Page 82 of Ruthless Rustanovs
She had to finish the story. Not just for him, but for herself.
Sam took a deep breath, made herself calm down “So yeah, when I got off the bus, I took a detour to my favorite neighborhood sub shop. Ate a whole twelve-inch meatball grinder so I’d be nice and full when I got to my mother’s and wouldn’t have to stay too long.
If I hadn’t stopped to do that, maybe I would have gotten there in time, but I did and when I came through the door, my stepfather was standing over her body with a knife. ”
The image of her mother lying on the floor, her beautiful face frozen in a rictus of terror, like she’d known this would be the last beating, the one that ended her—that image came back to her like a perfectly preserved movie scene. So much blood…
“I know the statistics now,” Sam said, gritting her teeth against the pain of the memory.
“I know physically abusive relationships often escalate to murder. That forty-percent of murdered women worldwide are killed by their partners. That many women like my mother don’t think they’re deserving of good relationships, and their spouses alienate them from everyone they know, make them feel worthless, like they’re all alone… so they don’t seek help.”
Sam shook her head. “But back then, I didn’t take the violence seriously.
It was just this big thorn in my side, something I imagined my mom enduring for the rest of her life, because she was too dumb and weak to leave my stepfather.
So I did the worst possible thing. I left her alone.
I was her last resource and I left her alone with him. Made her beg me to come home.”
Sam’s voice cracked, as regret over her ignorance flared anew inside her chest. It took a few more shallow breaths before she was able to talk again.
“Anyway, they didn’t live in a great neighborhood and like a lot of people, my stepfather kept a gun in their apartment.
Near the door, in fact, so it was easy…”
Sam grimaced. “I don’t remember much, just being angry, and then the gun was going off, and I guess I was a better shot than expected, because the bullet hit him in the face.”
Sam wrapped Nikolai’s jacket tighter around herself, suddenly cold.
“So that’s how I ended up getting tried for murder.
Because technically, he’d already killed her.
There was no reason for me to kill him. Even my boyfriend couldn’t deal with that.
He visited me once in juvie to say he was sorry but his parents didn’t think he was equipped to continue associating with somebody who had my kind of issues.
He made it real obvious he thought I was a nut job for killing my stepfather,” Sam thought of her stepfather’s prediction when she moved out to live with Anthony.
“Too much trouble for a piece of ass, I guess.”

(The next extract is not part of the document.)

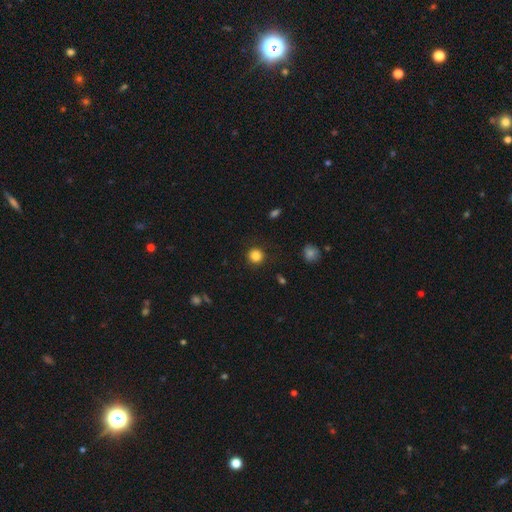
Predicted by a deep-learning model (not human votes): Smooth or featured? smooth (84%)
How rounded? round (94%)
Merging? none (90%)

She recovered with a brave smile, “But luckily I had good grades and a decent court lawyer. She got them to try me as a juvenile, and the judge was a woman who believed the story she made up for me about self-defense. So I got very, very lucky.”
She sighed and finished with, “And that’s why I’m here today, walking around Greece with you instead of rotting away in the penitentiary system, just like my father.

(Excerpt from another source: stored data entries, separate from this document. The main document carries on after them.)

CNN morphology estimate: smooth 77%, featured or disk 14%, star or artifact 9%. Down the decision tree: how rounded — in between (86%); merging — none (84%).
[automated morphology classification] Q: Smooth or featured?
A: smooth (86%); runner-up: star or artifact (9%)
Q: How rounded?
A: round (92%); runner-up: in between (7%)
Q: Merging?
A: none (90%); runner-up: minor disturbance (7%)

And that’s why I started Ruth’s House, so no woman anywhere would ever be left alone with her abuser like my mother was.
And that’s why I do things like teach yoga and mindfulness along with providing counseling services, to give women the tools they need to get out of bad relationships and stay out of them. But trust me…”
She forced herself to look directly at him now.

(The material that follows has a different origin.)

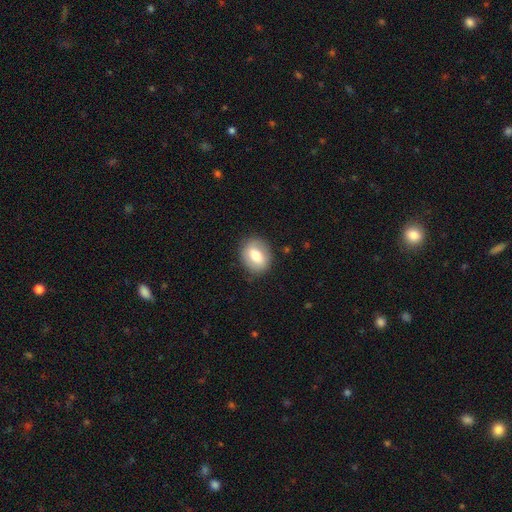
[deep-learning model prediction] smooth-or-featured: smooth: 70% | featured or disk: 23% | star or artifact: 7%
  how-rounded: in between: 51% | round: 48% | cigar-shaped: 1%
  merging: none: 84% | minor disturbance: 12% | major disturbance: 3% | merger: 1%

“I’ve got baggage, too, but here’s what I’ve learned working at Ruth’s House: your past doesn’t matter.
Only what you do today matters. What you continue to do tomorrow.
If you want to be a good father to Pavel and to this baby, you can do it. I know you can. You just have to try.”
And there it was. Her long, sordid story laid out for him in full, so he could see she wasn’t some perfect parent, pre-made. That she was a human, who’d done some truly terrible things before getting to the place where she could properly mother a child.
She’d hoped her story would inspire him, but judging from his reaction it did the exact opposite. He glanced over her, opened his mouth… closed it again. Then he looked away. Just like Anthony had looked away from her when he’d been dumping her across a gray metal table.
His inability to speak, to so much as look at her, made Sam’s heart sink.
Why had she told him everything? He already knew most of it anyway from the court papers.
So why hammer it home here and now? This was why she never told anyone about her past. Well, except Josie—and even then, that was after years of knowing her, after hearing Josie’s own tragic story.
But she’d only known Nikolai for a few months, and the fact remained that she barely knew anything about him.
Yet she’d told this huge Russian guy everything—all because he’d read a couple of parenting books.
She couldn’t have been more pissed at herself.
They walked the rest of the way back to the hotel in awkward silence.